Regional brain volumes have been compared at initial MRI scans and their change over time in 152 medicated and previously unmedicated male and female patients (age range, 5-18 years) with attention-deficit/hyperactivity disorder (ADHD) and 139 age- and sex-matched healthy controls. In a case-control study conducted from 1991-2001 at the National Institute of Mental Health, Bethesda, MD, total cerebrum, cerebellum, gray and white matter for the four major lobes, and caudate nucleus volumes were measured by automated methods. On initial scan, patients with ADHD had significantly smaller brain volumes in all regions, amounting to a 3% decerease. Compared with controls, previously unmedicated ADHD children had significantly smaller total cerebral volumes, cerebellar volumes, and especially white matter volumes. In these unmedicated patients, white matter volumes were also smaller when compared with medicated ADHD children. Abnormal volumes persisted with age, except for caudate volumes which decreased in both patients and controls during adolescence.

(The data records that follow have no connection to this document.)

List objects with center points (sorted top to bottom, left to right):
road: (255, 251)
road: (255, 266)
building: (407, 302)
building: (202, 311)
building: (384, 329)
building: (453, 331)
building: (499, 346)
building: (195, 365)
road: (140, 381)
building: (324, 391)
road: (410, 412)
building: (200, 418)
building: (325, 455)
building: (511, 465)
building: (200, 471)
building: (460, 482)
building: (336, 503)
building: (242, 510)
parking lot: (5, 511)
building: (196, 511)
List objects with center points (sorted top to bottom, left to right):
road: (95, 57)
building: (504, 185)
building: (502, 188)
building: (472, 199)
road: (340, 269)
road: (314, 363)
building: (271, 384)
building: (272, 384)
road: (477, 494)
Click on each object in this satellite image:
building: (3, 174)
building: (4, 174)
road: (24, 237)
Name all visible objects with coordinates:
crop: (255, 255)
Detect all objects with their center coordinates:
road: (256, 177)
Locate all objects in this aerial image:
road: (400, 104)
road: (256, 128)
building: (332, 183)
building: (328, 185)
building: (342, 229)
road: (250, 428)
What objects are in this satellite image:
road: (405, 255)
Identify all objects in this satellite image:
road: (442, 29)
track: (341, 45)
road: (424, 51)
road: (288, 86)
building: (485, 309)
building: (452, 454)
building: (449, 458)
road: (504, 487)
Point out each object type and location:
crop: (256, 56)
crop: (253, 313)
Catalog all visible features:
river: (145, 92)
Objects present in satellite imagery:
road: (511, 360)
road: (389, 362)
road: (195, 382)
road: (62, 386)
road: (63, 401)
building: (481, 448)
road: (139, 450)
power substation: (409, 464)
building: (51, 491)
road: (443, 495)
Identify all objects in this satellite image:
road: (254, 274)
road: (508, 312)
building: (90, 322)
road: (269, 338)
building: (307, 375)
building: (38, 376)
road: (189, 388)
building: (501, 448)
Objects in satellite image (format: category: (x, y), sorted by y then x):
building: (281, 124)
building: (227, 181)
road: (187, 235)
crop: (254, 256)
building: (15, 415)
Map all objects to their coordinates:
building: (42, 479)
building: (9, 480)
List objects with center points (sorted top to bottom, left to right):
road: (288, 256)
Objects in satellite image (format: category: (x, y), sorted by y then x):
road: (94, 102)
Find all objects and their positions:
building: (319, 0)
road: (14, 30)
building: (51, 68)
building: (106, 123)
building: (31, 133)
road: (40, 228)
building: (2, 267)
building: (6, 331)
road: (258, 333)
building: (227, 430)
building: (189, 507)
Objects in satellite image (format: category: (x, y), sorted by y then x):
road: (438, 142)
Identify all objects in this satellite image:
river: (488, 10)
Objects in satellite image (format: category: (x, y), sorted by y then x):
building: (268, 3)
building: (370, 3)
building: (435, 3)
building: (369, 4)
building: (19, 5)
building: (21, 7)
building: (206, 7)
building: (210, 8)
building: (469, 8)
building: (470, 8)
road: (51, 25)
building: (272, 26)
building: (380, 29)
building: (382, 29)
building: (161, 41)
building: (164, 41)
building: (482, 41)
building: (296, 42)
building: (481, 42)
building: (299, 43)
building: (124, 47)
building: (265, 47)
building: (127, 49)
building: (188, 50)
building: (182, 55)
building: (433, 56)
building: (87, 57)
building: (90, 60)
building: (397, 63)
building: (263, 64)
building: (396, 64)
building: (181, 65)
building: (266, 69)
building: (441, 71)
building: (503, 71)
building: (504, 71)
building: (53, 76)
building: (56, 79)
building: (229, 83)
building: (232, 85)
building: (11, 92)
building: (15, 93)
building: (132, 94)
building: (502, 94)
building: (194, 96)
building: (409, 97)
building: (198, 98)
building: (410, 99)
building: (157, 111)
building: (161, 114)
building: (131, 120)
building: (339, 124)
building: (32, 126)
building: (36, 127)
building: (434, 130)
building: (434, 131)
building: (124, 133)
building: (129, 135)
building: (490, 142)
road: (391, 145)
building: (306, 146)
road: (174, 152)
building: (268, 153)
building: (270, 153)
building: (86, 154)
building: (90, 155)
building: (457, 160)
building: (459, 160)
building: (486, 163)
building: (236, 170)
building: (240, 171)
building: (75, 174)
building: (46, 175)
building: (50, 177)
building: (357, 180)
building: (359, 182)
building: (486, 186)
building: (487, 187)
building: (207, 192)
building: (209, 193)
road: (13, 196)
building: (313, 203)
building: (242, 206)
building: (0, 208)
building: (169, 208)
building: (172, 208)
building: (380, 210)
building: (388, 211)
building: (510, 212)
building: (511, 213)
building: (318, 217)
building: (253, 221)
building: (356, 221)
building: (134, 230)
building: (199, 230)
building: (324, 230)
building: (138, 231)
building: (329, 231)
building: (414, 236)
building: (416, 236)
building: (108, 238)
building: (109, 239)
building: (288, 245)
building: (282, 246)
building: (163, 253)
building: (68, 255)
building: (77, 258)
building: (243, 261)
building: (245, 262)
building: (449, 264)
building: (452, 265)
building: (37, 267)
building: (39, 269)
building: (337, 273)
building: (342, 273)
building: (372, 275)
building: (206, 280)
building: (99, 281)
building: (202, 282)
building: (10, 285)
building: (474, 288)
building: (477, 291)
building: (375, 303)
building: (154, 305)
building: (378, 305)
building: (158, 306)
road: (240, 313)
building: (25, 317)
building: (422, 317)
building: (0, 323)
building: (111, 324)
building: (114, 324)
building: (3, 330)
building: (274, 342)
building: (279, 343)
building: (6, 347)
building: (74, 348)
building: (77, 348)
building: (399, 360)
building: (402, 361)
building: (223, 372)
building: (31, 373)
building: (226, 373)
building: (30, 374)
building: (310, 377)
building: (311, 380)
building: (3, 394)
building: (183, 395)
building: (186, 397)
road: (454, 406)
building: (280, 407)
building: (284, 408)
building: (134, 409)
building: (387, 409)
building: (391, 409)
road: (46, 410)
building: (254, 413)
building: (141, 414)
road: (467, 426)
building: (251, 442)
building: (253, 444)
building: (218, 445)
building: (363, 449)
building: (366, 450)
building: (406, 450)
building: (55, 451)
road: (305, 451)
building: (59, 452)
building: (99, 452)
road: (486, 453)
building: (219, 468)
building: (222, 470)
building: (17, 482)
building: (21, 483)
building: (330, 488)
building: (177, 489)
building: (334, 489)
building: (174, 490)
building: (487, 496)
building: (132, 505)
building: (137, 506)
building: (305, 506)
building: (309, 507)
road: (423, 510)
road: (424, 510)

Male and female ADHD patients showed comparable abnormalities in regional brain volumes, and the changes correlated significantly with parent- and physician-rated severity of ADHD. It is concluded that brain volumetric and development changes related to genetic and/or early environmental factors in children with ADHD are fixed and nonprogressive through adolescence, and are unrelated to stimulant medication. [1]

COMMENT. It should be emphasized to parents that these quantitative MRI studies are only appropriate in research and not applicable to the diagnostic assessment and management of ADHD. The decreases in brain total and regional volumes in ADHD patients appear to reflect neurobiological insults or genetic factors that have influenced brain development early. The 3% disparity in brain volume stays constant through adolescence. In later childhood and adolescence, for the most part these decreases in brain volumes remain static and nonprogressive and are not influenced by medications or behavioral interventions. The previously emphasized frontal-striatal brain abnormality in ADHD is not confirmed in this study. Never medicated ADHD children have smaller white-matter volumes than those with ADHD who receive stimulants and compared to normal controls. These findings appear to further support arguments in favor of using medications for ADHD.